Now, the virus—. Sorry. The R rate, the rate of transmission of the virus, which the Government bases its policy on, is itself only an average of what they think it might be, and actually disguises the reality of coronavirus, which is that what we know is that a great proportion of the serious cases that have developed, and this is not just in Britain, this is throughout the world, have come from a very small number of super-spreaders. Eighty per cent of the cases in Hong Kong have come from 20 per cent of the initial cases. So, the R rate is a mythical figure that can't be calculated anyway because we don't know what proportion of the population has got any kind of natural immunity. We've all acquired some sort of immunity from coronavirus because we've all had the common cold. Nobody actually knows how protective these immunities are, but we do know from other circumstances that there must be such cross immunities.

Can you remember the Diamond Princess cruise ship right at the start of the crisis? A small, confined environment, where the disease was allowed to run rampant for weeks before it was recognised as a major problem. Only 19 per cent of the passengers on that vessel actually contracted the coronavirus. Professor Sunetra Gupta, a professor of theoretical epidemiology at Oxford University, says that the coronavirus has followed the same pattern worldwide, irrespective of the lockdown policies of different Governments. Professor Yonathan Freund, a professor of emergency medicine at the Sorbonne university, says that a second wave can be absolutely ruled out from what we know of the epidemiology of the disease. So, when Rhup ap Iorwerth says that we need to prove our case, then I'm basing what I say on the science and on the scientists, not on statistical modellers, because statistical modelling is not science.

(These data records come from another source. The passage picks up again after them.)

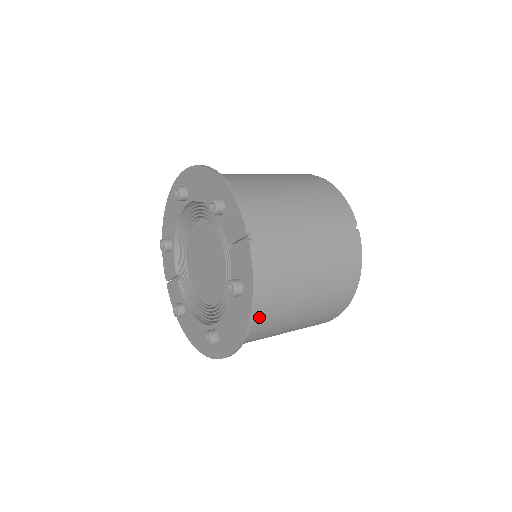
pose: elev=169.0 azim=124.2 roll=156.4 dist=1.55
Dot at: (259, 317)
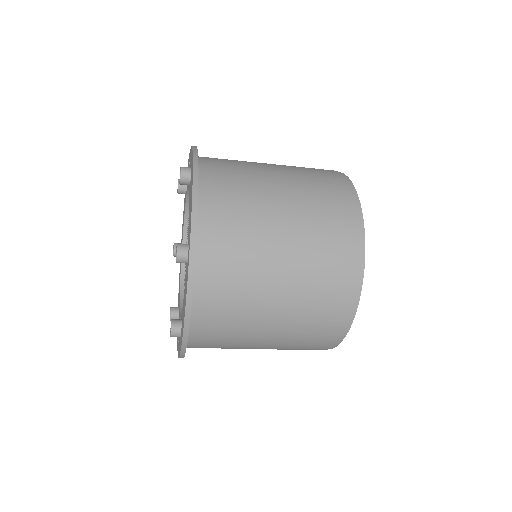
Dot at: (215, 183)
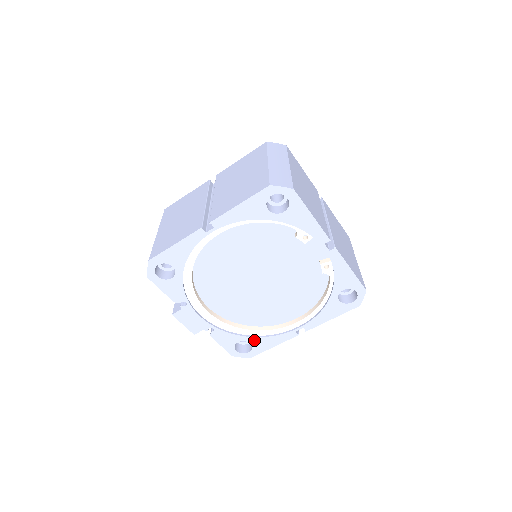
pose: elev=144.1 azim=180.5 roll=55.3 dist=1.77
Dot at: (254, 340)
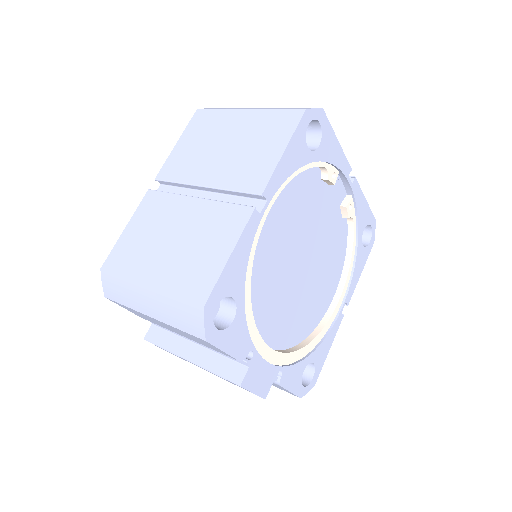
Dot at: (315, 355)
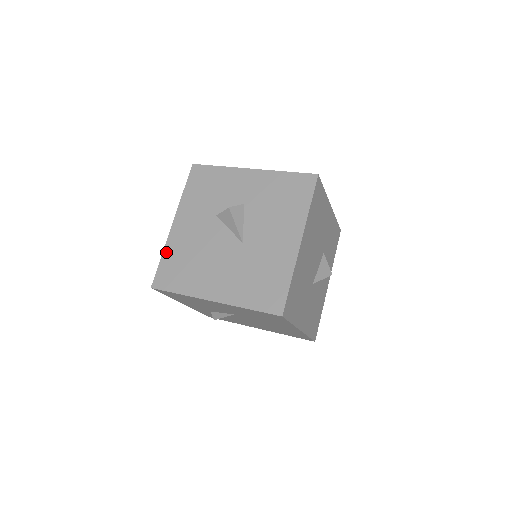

Another factor that's involved in coronavirus as well, and all viruses actually, is we don't know enough about them to know about the progress of diseases and why they behave in the way that they do. Many viruses disappear like SARS did, for no reason that is apparent at all. Six months after SARS appeared on the planet, it disappeared. Professor David Heymann, a professor in infectious disease epidemiology at the London school of tropical health and tropical medicine, who headed the global response to SARS at the World Health Organization, has pointed out that SARS spread easily and killed a tenth of those who were infected, but actually disappeared within six months.